Had the demandant levied his execution generally, on the estate of the tenant as an estate in fee, as he held it under his original seisin, before the mortgage, making no deduction from the appraisement on account of the incumbrance, I am not prepared to say that he would not have taken a seisin, and such estate as the tenant had in it, which he could have held against all the world except the mortgagee and his assigns.
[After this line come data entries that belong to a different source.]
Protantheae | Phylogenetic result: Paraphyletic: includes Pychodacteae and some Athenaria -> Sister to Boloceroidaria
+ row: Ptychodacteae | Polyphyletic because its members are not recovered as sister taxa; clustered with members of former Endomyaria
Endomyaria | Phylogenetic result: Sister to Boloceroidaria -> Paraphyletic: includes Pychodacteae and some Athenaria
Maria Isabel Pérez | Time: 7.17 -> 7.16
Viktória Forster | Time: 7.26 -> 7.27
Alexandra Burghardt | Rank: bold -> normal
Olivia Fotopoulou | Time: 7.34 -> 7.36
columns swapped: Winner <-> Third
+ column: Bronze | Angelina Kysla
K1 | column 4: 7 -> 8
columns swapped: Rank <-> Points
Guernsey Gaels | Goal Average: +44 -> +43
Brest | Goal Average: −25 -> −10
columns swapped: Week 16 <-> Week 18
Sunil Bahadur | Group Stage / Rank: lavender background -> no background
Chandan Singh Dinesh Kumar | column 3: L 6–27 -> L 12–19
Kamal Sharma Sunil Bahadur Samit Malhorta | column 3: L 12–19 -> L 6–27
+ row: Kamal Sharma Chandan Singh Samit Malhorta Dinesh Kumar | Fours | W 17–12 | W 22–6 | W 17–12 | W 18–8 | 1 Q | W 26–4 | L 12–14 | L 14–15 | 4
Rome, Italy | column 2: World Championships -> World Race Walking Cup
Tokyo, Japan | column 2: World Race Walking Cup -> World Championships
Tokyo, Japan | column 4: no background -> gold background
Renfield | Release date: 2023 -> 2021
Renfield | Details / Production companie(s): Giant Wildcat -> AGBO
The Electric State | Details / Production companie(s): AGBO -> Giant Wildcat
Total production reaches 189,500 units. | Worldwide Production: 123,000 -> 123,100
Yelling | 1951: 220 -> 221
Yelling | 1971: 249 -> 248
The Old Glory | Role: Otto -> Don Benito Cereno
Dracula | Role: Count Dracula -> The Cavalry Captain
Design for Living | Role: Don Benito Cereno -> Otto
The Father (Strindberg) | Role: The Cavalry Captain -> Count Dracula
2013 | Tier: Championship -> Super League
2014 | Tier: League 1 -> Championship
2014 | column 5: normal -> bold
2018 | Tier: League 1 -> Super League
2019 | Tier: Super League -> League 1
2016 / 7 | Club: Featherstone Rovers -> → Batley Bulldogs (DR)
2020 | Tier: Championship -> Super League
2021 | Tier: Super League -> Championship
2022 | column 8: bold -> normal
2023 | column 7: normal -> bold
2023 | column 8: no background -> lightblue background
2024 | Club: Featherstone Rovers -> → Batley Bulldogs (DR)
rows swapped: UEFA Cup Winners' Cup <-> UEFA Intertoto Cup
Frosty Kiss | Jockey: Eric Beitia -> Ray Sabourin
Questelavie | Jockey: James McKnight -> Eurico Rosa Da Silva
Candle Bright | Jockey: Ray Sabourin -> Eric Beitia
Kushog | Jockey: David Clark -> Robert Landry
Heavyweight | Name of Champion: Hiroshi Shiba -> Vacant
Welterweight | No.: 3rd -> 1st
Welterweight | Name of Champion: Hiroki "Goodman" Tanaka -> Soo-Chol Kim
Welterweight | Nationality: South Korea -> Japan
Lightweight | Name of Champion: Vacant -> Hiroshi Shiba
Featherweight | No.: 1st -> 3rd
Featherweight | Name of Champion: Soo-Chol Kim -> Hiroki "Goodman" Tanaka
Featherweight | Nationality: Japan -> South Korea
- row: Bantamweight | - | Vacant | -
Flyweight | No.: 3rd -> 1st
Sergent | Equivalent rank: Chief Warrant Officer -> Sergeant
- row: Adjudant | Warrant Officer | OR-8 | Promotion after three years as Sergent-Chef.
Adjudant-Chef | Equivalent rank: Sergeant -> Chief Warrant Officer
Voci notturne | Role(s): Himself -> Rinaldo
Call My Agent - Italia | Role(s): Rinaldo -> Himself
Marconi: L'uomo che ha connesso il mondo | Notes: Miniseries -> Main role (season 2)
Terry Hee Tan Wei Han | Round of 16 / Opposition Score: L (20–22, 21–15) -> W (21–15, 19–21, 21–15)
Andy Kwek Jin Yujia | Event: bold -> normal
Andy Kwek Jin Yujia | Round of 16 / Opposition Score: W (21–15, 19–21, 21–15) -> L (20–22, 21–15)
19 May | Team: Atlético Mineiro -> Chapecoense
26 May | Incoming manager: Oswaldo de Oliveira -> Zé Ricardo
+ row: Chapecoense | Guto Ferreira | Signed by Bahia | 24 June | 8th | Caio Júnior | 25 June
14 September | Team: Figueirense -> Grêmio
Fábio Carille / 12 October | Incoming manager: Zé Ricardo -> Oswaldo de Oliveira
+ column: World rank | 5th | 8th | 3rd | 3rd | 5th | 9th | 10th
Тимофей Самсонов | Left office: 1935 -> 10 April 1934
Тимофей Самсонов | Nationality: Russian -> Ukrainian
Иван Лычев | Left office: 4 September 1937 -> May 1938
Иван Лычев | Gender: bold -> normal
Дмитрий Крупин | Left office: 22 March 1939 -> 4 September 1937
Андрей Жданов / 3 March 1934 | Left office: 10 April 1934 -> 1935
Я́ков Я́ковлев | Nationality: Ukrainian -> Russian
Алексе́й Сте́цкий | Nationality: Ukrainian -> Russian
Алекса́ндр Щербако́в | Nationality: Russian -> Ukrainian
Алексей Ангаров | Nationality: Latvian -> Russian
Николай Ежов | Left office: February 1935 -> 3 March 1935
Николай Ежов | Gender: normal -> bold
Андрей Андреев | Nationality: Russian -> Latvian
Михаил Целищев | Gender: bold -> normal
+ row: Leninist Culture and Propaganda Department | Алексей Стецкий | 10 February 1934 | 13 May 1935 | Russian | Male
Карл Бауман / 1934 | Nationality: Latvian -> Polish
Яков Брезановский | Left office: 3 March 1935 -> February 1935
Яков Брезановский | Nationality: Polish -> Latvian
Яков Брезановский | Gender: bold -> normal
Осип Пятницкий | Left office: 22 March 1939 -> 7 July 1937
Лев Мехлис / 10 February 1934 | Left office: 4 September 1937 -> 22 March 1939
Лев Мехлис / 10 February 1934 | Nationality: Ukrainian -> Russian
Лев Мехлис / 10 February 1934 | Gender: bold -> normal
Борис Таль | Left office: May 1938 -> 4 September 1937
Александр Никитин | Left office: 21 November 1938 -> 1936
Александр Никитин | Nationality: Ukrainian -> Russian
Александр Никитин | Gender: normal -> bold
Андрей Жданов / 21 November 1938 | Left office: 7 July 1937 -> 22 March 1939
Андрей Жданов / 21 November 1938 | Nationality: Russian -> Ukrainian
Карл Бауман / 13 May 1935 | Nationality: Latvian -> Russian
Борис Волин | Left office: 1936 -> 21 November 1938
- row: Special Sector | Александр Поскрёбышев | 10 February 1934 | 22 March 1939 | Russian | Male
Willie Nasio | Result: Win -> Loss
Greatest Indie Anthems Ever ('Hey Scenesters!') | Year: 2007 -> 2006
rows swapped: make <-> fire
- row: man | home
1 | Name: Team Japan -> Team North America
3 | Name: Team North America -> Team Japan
But as it is conceded that the estate was not equal in value to the debt, this defeasible estate might have been of no benefit, and the demandant has not so levied or put his claim upon that ground; on the contrary, he levied on it by appraising the value of the tenant’s life interest upon the common principles of computing annuities, as a life estate derived under the devise and by the operation of the statute of uses ; and we are all of opinion, that he has not established such title.

Demandant nonsuit. 
      
       By Rev. Stat c. 73, § 31, the right of redeeming mortgaged land may be set off on execution, in the same manner as unincumbered land, except that the appraisers shall deduct the value of the incumbrance from the estimated value of the premises.